EXERCISE: After reading the data below, copy out every line that contains the word "assign".

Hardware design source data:
*** Begin section ***
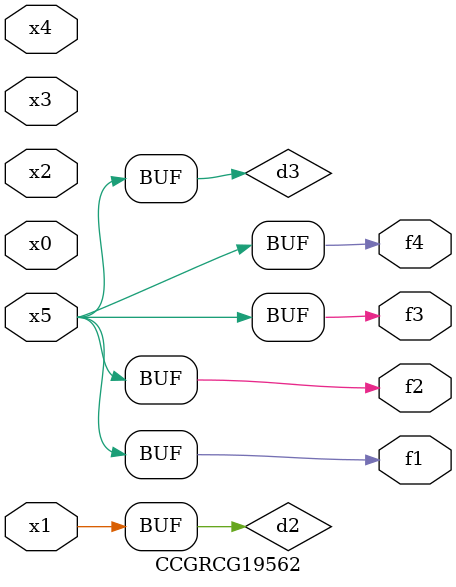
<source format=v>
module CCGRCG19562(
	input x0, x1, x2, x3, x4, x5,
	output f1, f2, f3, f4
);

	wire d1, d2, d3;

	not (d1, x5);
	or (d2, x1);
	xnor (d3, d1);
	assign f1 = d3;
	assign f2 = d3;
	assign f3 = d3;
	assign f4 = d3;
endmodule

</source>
*** End section ***
SOLVED EXERCISE:
	assign f1 = d3;
	assign f2 = d3;
	assign f3 = d3;
	assign f4 = d3;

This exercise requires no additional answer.